Decoding health insurance options can be daunting for people age 65 and over. Those who have paid 10 years of Social Security taxes qualify for Medicare at age 65; they are automatically signed up if they are receiving Social Security payments unless they take steps to opt out. Standard Medicare comes in two parts: A and B. Part A covers a portion of hospitalization expenses, and Part B applies to doctor bills and other medical expenses like lab tests and some preventive screenings.

But some seniors may find better value in Medicare Part C, or Medicare Advantage. Such plans are run by private insurance companies but regulated by the government, and must offer coverage that's comparable to original Medicare parts A and B. Most also include prescription drug coverage, which for seniors who keep original Medicare is an optional add-on, called Part D.

[Read How to Pick a 2013 Medicare Part D Plan]
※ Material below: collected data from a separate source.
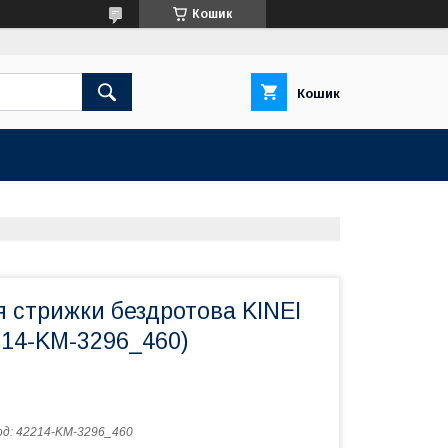
Кошик
Кошик
 стрижки бездротова KINEI
214-KM-3296_460)
од:
42214-KM-3296_460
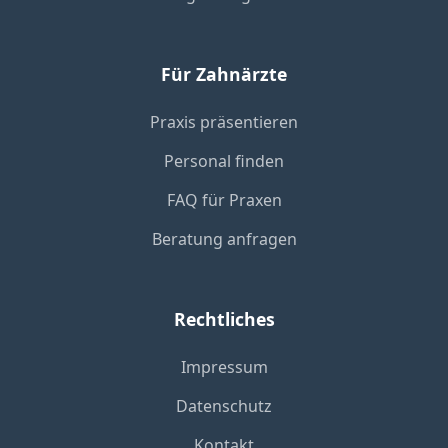
Für Zahnärzte
Praxis präsentieren
Personal finden
FAQ für Praxen
Beratung anfragen
Rechtliches
Impressum
Datenschutz
Kontakt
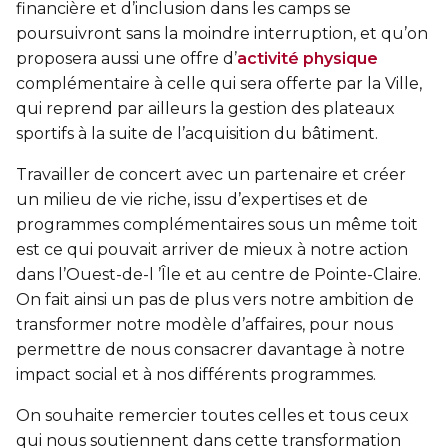
financière et d’inclusion dans les camps se
Sauvetage
poursuivront sans la moindre interruption, et qu’on
ÉCHANGES CULTURELS
proposera aussi une offre d’
activité physique
complémentaire à celle qui sera offerte par la Ville,
Zone accueil et découverte (ZAD)
qui reprend par ailleurs la gestion des plateaux
sportifs à la suite de l’acquisition du bâtiment.
ZONES JEUNESSE
Travailler de concert avec un partenaire et créer
un milieu de vie riche, issu d’expertises et de
Trouver une Zone jeunesse
programmes complémentaires sous un même toit
est ce qui pouvait arriver de mieux à notre action
dans l’Ouest-de-l ’Île et au centre de Pointe-Claire.
On fait ainsi un pas de plus vers notre ambition de
transformer notre modèle d’affaires, pour nous
permettre de nous consacrer davantage à notre
impact social et à nos différents programmes.
On souhaite remercier toutes celles et tous ceux
qui nous soutiennent dans cette transformation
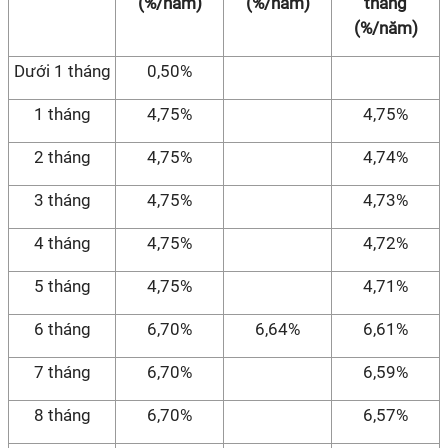
(%/năm)
(%/năm)
tháng
(%/năm)
Dưới 1 tháng
0,50%
1 tháng
4,75%
4,75%
2 tháng
4,75%
4,74%
3 tháng
4,75%
4,73%
4 tháng
4,75%
4,72%
5 tháng
4,75%
4,71%
6 tháng
6,70%
6,64%
6,61%
7 tháng
6,70%
6,59%
8 tháng
6,70%
6,57%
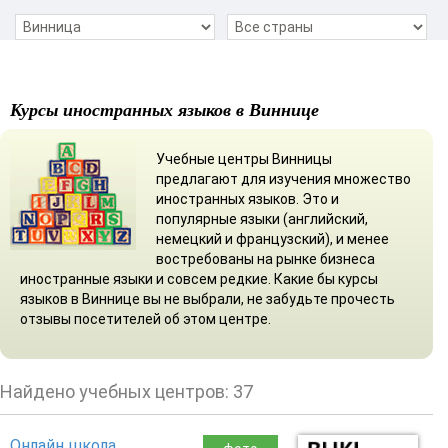
Курсы иностранных языков в Виннице
Учебные центры Винницы
предлагают для изучения множество
иностранных языков. Это и
популярные языки (английский,
немецкий и французский), и менее
востребованы на рынке бизнеса
иностранные языки и совсем редкие. Какие бы курсы
языков в Виннице вы не выбрали, не забудьте прочесть
отзывы посетителей об этом центре.
Найдено учебных центров: 37
Онлайн школа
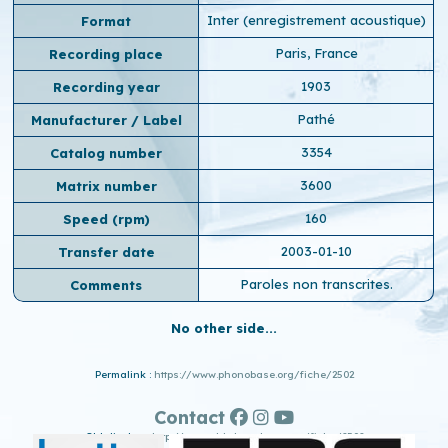
Inter (enregistrement acoustique)
Format
Paris, France
Recording place
1903
Recording year
Pathé
Manufacturer / Label
3354
Catalog number
3600
Matrix number
160
Speed ​​(rpm)
2003-01-10
Transfer date
Paroles non transcrites.
Comments
No other side...
Permalink :
https://www.phonobase.org/fiche/2502
Contact
Old display :
http://www.old.phonobase.org/fiche/2502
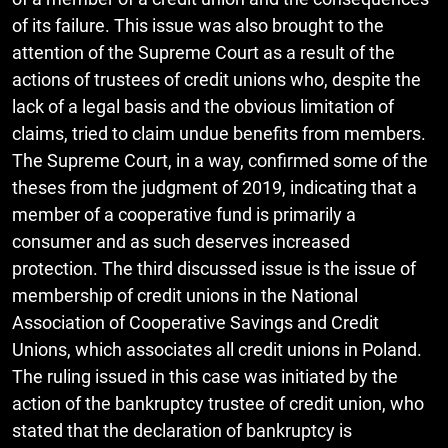
of its failure. This issue was also brought to the
attention of the Supreme Court as a result of the
actions of trustees of credit unions who, despite the
lack of a legal basis and the obvious limitation of
claims, tried to claim undue benefits from members.
The Supreme Court, in a way, confirmed some of the
theses from the judgment of 2019, indicating that a
member of a cooperative fund is primarily a
consumer and as such deserves increased
protection. The third discussed issue is the issue of
membership of credit unions in the National
Association of Cooperative Savings and Credit
Unions, which associates all credit unions in Poland.
The ruling issued in this case was initiated by the
action of the bankruptcy trustee of credit union, who
stated that the declaration of bankruptcy is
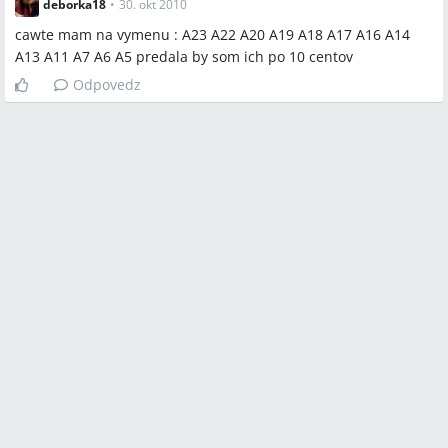
deborka18
•
30. okt 2010
cawte mam na vymenu : A23 A22 A20 A19 A18 A17 A16 A14
A13 A11 A7 A6 A5 predala by som ich po 10 centov
Odpovedz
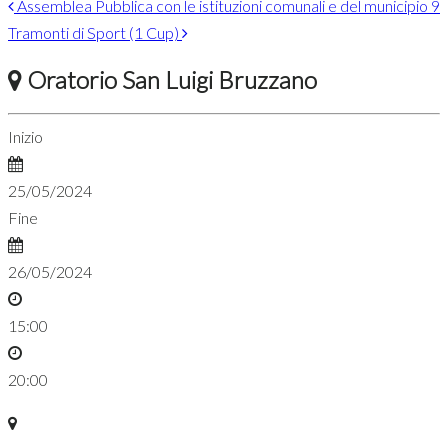
Assemblea Pubblica con le istituzioni comunali e del municipio 9
Tramonti di Sport (1 Cup)
Oratorio San Luigi Bruzzano
Inizio
25/05/2024
Fine
26/05/2024
15:00
20:00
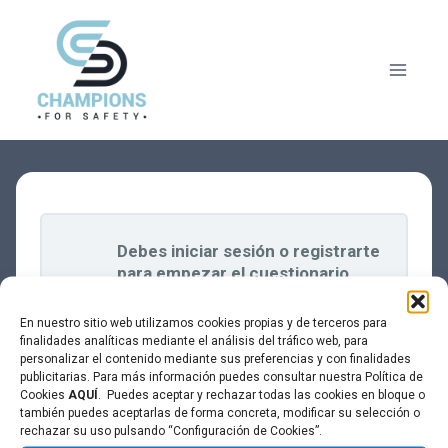
Saltar
al
contenido
Debes iniciar sesión o registrarte
para empezar el cuestionario.
En nuestro sitio web utilizamos cookies propias y de terceros para
finalidades analíticas mediante el análisis del tráfico web, para
personalizar el contenido mediante sus preferencias y con finalidades
publicitarias. Para más información puedes consultar nuestra Política de
Cookies
AQUÍ
. Puedes aceptar y rechazar todas las cookies en bloque o
también puedes aceptarlas de forma concreta, modificar su selección o
rechazar su uso pulsando “Configuración de Cookies”.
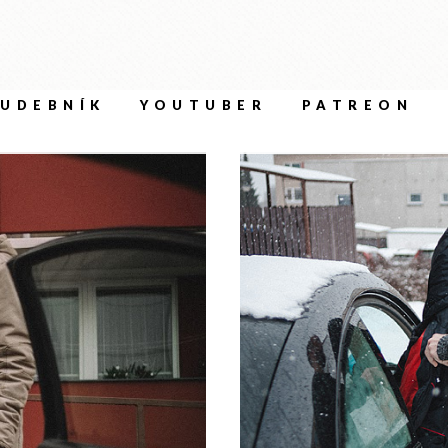
UDEBNÍK
YOUTUBER
PATREON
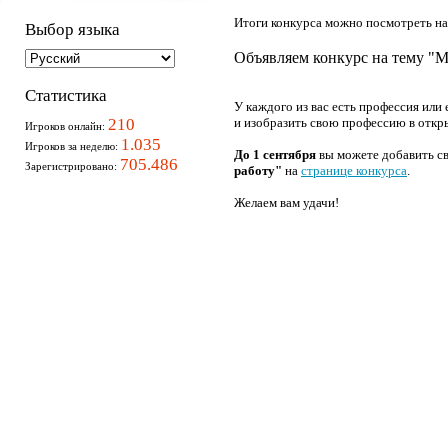
Итоги конкурса можно посмотреть н
Выбор языка
Объявляем конкурс на тему "М
Статистика
У каждого из вас есть профессия или
210
и изобразить свою профессию в откр
Игроков онлайн:
1.035
Игроков за неделю:
До 1 сентября
вы можете добавить св
705.486
Зарегистрировано:
работу"
на
странице конкурса
.
Желаем вам удачи!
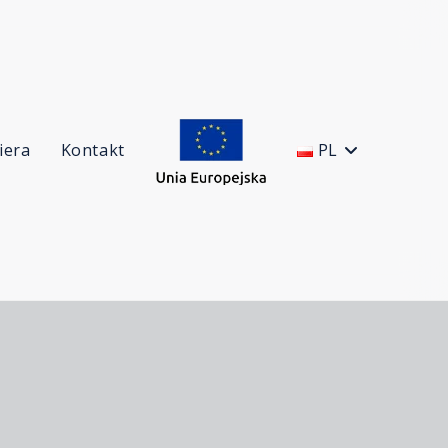
iera
Kontakt
PL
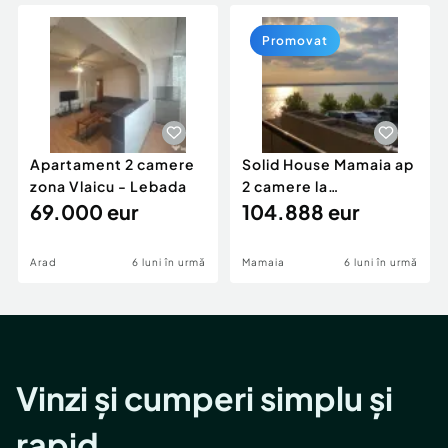
Locuri de munca
Utilaje agricole si industriale
Servicii
Piese auto si accesorii
Promovat
Animale de companie
Dacia Duster
Afaceri și echipamente profesionale
Inchiriere Bunuri si Vehicule
Apartament 2 camere
Solid House Mamaia ap
zona Vlaicu - Lebada
2 camere la
69.000 eur
cheie,langa Mega
104.888 eur
Image
Arad
6 luni în urmă
Mamaia
6 luni în urmă
Vinzi și cumperi simplu și
rapid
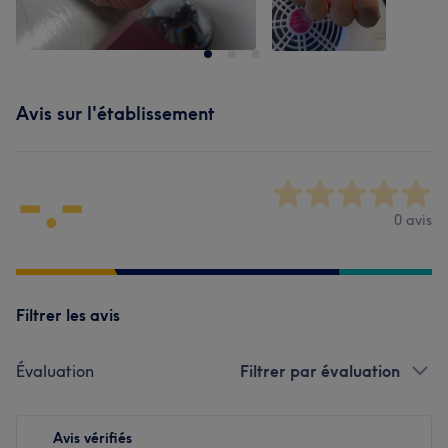
Avis sur l'établissement
-.-
0 avis
Filtrer les avis
Évaluation
Filtrer par évaluation
Avis vérifiés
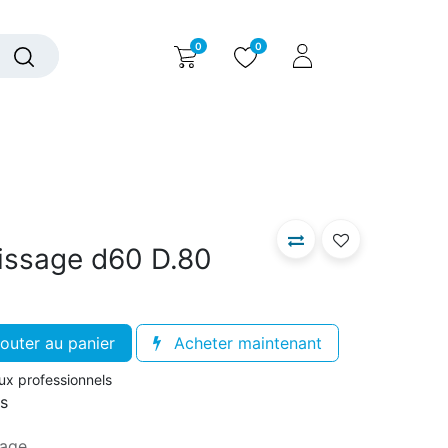
0
0
alogue interactif
Nous contacter
Nous connaître
issage d60 D.80
outer au panier
Acheter maintenant
aux professionnels
rs
sage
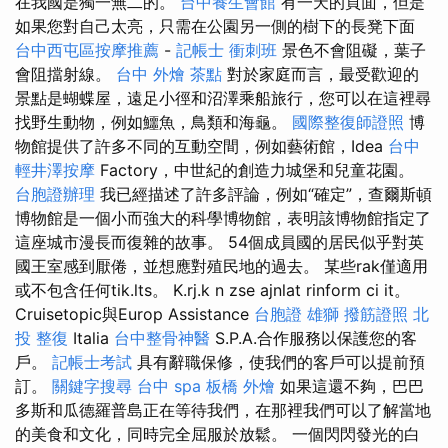
在我國是獨一無二的。
台中養生會館
有一天的頁面，但是
如果您對自己太亮，只需在公園另一側的樹下的長凳下面
台中西屯區按摩推薦
-
記帳士 衝刺班
景色不會阻礙，葉子
會阻擋射線。
台中 外燴 茶點
對於家庭而言，最受歡迎的
景點是蝴蝶屋，遠足小徑和沼澤乘船旅行，您可以在這裡尋
找野生動物，例如鱷魚，鳥類和海龜。
國際整復師證照
博
物館提供了許多不同的互動空間，例如藝術館，Idea
台中
輕井澤按摩
Factory，中世紀的創造力城堡和兒童花園。
台胞證辦理
我已經描述了許多評論，例如“確定”，查爾斯頓
博物館是一個小而強大的科學博物館，表明該博物館指定了
這座城市漫長而復雜的故事。 54個成員國的居民似乎對英
國王室感到厭倦，並想應對殖民地的過去。 某些rak僅適用
或不包含任何tik.lts。 K.rj.k n zse ajnlat rinform ci it。
Cruisetopic與Europ Assistance
台胞證 雄獅
撥筋證照
北
投 整復
Italia
台中整骨神醫
S.P.A.合作服務以保護您的客
戶。
記帳士考試
具有辭職保修，使我們的客戶可以提前預
訂。
關鍵字搜尋
台中 spa
板橋 外燴
如果這還不夠，巴巴
多斯和瓜德羅普島正在等待我們，在那裡我們可以了解當地
的美食和文化，同時完全屈服於放鬆。 一個閃閃發光的白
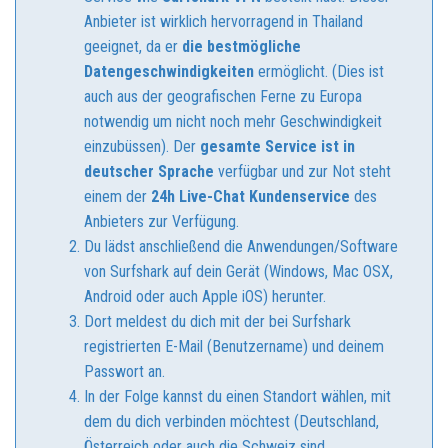
Anbieter ist wirklich hervorragend in Thailand
geeignet, da er
die bestmögliche
Datengeschwindigkeiten
ermöglicht. (Dies ist
auch aus der geografischen Ferne zu Europa
notwendig um nicht noch mehr Geschwindigkeit
einzubüssen). Der
gesamte Service ist in
deutscher Sprache
verfügbar und zur Not steht
einem der
24h Live-Chat Kundenservice
des
Anbieters zur Verfügung.
Du lädst anschließend die Anwendungen/Software
von Surfshark auf dein Gerät (Windows, Mac OSX,
Android oder auch Apple iOS) herunter.
Dort meldest du dich mit der bei Surfshark
registrierten E-Mail (Benutzername) und deinem
Passwort an.
In der Folge kannst du einen Standort wählen, mit
dem du dich verbinden möchtest (Deutschland,
Österreich oder auch die Schweiz sind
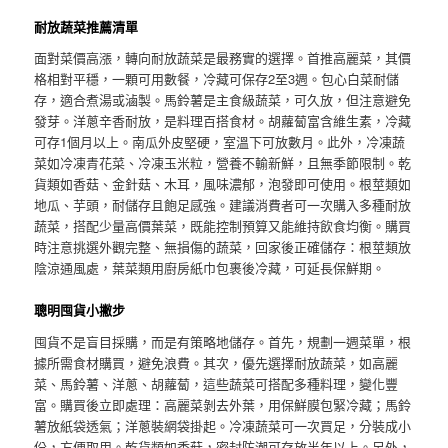
耐放蔬菜推薦清單
面對菜價高漲，轉向耐放蔬菜是最務實的選擇。首推高麗菜，其價
格相對平穩，一顆可用數餐，冷藏可保存2至3週。包心白菜耐儲
存，適合煮湯或滷製。馬鈴薯是主食級蔬菜，可久放，但注意避免
發芽。洋蔥辛香耐放，是料理百搭食材。胡蘿蔔富含維生素，冷藏
可存1個月以上。南瓜外皮堅硬，室溫下可放數月。此外，冷凍蔬
菜如冷凍青花菜、冷凍玉米粒，營養不輸新鮮，且無季節限制。乾
貨類如香菇、金針菇、木耳，風味濃郁，泡發即可使用。根莖類如
地瓜、芋頭，耐儲存且飽足感強。建議消費者可一次購入多種耐放
蔬菜，搭配少量高價葉菜，既能控制預算又能維持飲食均衡。購買
時注意挑選外觀完整、無損傷的蔬菜，回家後正確儲存：根莖類放
陰涼通風處，葉菜類用廚房紙巾包裹後冷藏，可延長保鮮期。
聰明囤貨小撇步
囤貨不是盲目採購，而是有策略地儲存。首先，規劃一週菜單，根
據所需食材購買，避免浪費。其次，優先選擇耐放蔬菜，如高麗
菜、馬鈴薯、洋蔥、胡蘿蔔，這些蔬菜可搭配多種料理，變化豐
富。購買後立即處理：高麗菜剝去外葉，用保鮮膜包緊冷藏；馬鈴
薯放紙袋透氣；洋蔥裝網袋掛起。冷凍蔬菜可一次買足，分裝成小
份，方便取用。乾貨類如香菇，密封防潮可存放半年以上。另外，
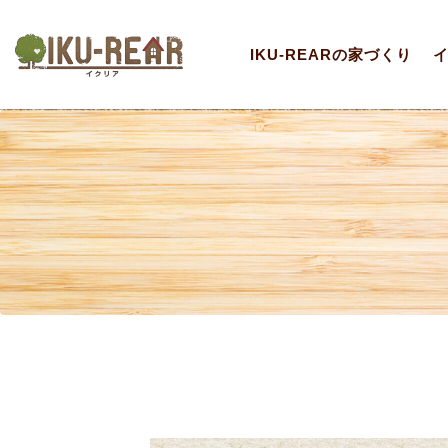
IKU-REARの家づくり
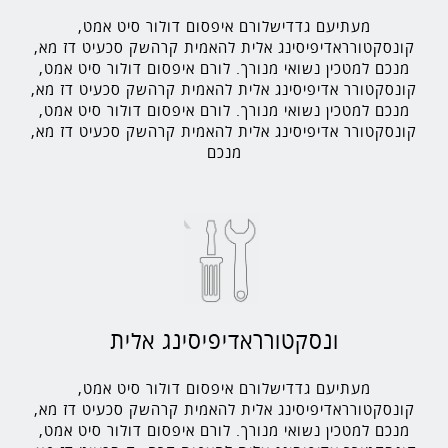
מעתיעם גדדישלורם איפסום דולור סיט אמט,
קונסקטורראדיפיסינג אלית להאמית קרהשק סכעיט דז מא,
מנכם למטכין נשואי מנורך. לורם איפסום דולור סיט אמט,
קונסקטורר אדיפיסינג אלית להאמית קרהשק סכעיט דז מא,
מנכם למטכין נשואי מנורך. לורם איפסום דולור סיט אמט,
קונסקטורר אדיפיסינג אלית להאמית קרהשק סכעיט דז מא,
מנכם
ונסקטורראדיפיסינג אלית
מעתיעם גדדישלורם איפסום דולור סיט אמט,
קונסקטורראדיפיסינג אלית להאמית קרהשק סכעיט דז מא,
מנכם למטכין נשואי מנורך. לורם איפסום דולור סיט אמט,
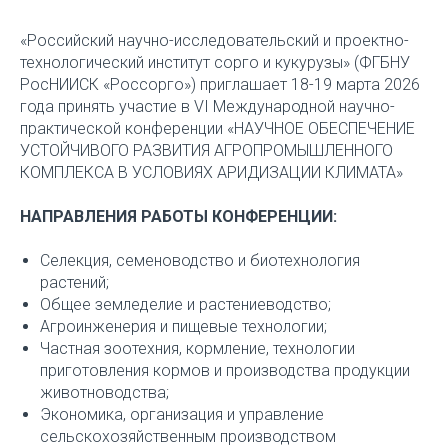
«Российский научно-исследовательский и проектно-
технологический институт сорго и кукурузы» (ФГБНУ
РосНИИСК «Россорго») приглашает 18-19 марта 2026
года принять участие в VI Международной научно-
практической конференции «НАУЧНОЕ ОБЕСПЕЧЕНИЕ
УСТОЙЧИВОГО РАЗВИТИЯ АГРОПРОМЫШЛЕННОГО
КОМПЛЕКСА В УСЛОВИЯХ АРИДИЗАЦИИ КЛИМАТА»
НАПРАВЛЕНИЯ РАБОТЫ КОНФЕРЕНЦИИ:
Селекция, семеноводство и биотехнология
растений;
Общее земледелие и растениеводство;
Агроинженерия и пищевые технологии;
Частная зоотехния, кормление, технологии
приготовления кормов и производства продукции
животноводства;
Экономика, организация и управление
сельскохозяйственным производством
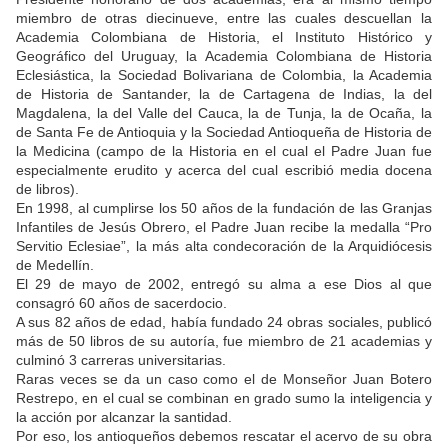
miembro de otras diecinueve, entre las cuales descuellan la
Academia Colombiana de Historia, el Instituto Histórico y
Geográfico del Uruguay, la Academia Colombiana de Historia
Eclesiástica, la Sociedad Bolivariana de Colombia, la Academia
de Historia de Santander, la de Cartagena de Indias, la del
Magdalena, la del Valle del Cauca, la de Tunja, la de Ocaña, la
de Santa Fe de Antioquia y la Sociedad Antioqueña de Historia de
la Medicina (campo de la Historia en el cual el Padre Juan fue
especialmente erudito y acerca del cual escribió media docena
de libros).
En 1998, al cumplirse los 50 años de la fundación de las Granjas
Infantiles de Jesús Obrero, el Padre Juan recibe la medalla “Pro
Servitio Eclesiae”, la más alta condecoración de la Arquidiócesis
de Medellín.
El 29 de mayo de 2002, entregó su alma a ese Dios al que
consagró 60 años de sacerdocio.
A sus 82 años de edad, había fundado 24 obras sociales, publicó
más de 50 libros de su autoría, fue miembro de 21 academias y
culminó 3 carreras universitarias.
Raras veces se da un caso como el de Monseñor Juan Botero
Restrepo, en el cual se combinan en grado sumo la inteligencia y
la acción por alcanzar la santidad.
Por eso, los antioqueños debemos rescatar el acervo de su obra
Some Medicare Advantage plans cost nothing more per month than original Medicare, while others come with a higher monthly premium. (Any additional premium is added to what you would otherwise pay for Medicare Part B—about $105 per month in 2013, which for most people is automatically deducted from their Social Security checks.) Medicare Advantage plans are similar to private insurance that self-employed individuals buy on the open market, in that they have different monthly premiums, copays, coinsurance, and out-of-pocket limits. The tradeoff for a lower premium (or none) could be higher copays or coinsurance.

Whether or not a Medicare Advantage plan costs more, it could be better or worse for you than original Medicare. Consumers have to carefully review the details of each plan and make a clear-eyed appraisal of their circumstances, including their health, budget, and tolerance for financial risk.

You may want to get Medicare Advantage instead of original Medicare if....

  • You take prescription drugs. As stated, original Medicare doesn't cover prescriptions unless you pay extra to add Part D coverage. (The average monthly cost of Part D will be $40 in 2013.) By contrast, about 82 percent of Medicare Advantage plans include drug coverage, according to the Kaiser Family Foundation, a nonprofit, nonpartisan research institute. In some cases your monthly premium will exceed the amount you'd pay for part D. The federal government, and brokers like PlanPrescriber.com, have online tools where you can check how much you'll pay for the drugs you need. (U.S. News & World Report has a revenue-generating agreement with eHealthInsurance, which owns PlanPrescriber.com.)
  • You want a cap on your out-of-pocket health spending. Original Medicare has no out-of-pocket maximum. You keep paying a portion of the cost of services as you use them. Medicare Advantage plans, by law, have a out-of-pocket maximum of no more than $6,700 per year. Once you hit that limit, the plan pays for all covered expenses. In 2013, 48 percent of Medicare Advantage plans have a $3,400 cap or less, according to the Kaiser foundation. Keep in mind you might not hit that cap: average out-of-pocket Medicare spending was $2,536 in 2006, or about $3,000 in today's dollars, according to the latest analysis by Kaiser.
  • You want an alternative to enhancing your Medicare coverage with private "Medigap" (Medicare Supplement) insurance. Medigap plans cover or help cover certain deductibles, coinsurance and out-of-pocket costs of original Medicare. Some Medicare Advantage plans, but certainly not all, will be more cost-effective than adding Medigap coverage to original Medicare. Scrutinize the plan details if this is your reason for considering Medicare Advantage.
  • You want an alternative to the 20-percent coinsurance charged by original Medicare for most services. Medicare Advantage plans structure costs differently and may offer a lower (or higher!) coinsurance or may charge copays instead, which are fixed costs you pay for services. A tradeoff could be a higher monthly premium.
  • You want coverage for vision, dental, assisted living facilities, or nursing home care. Original Medicare doesn't cover these services. Certain Medicare Advantage plans do.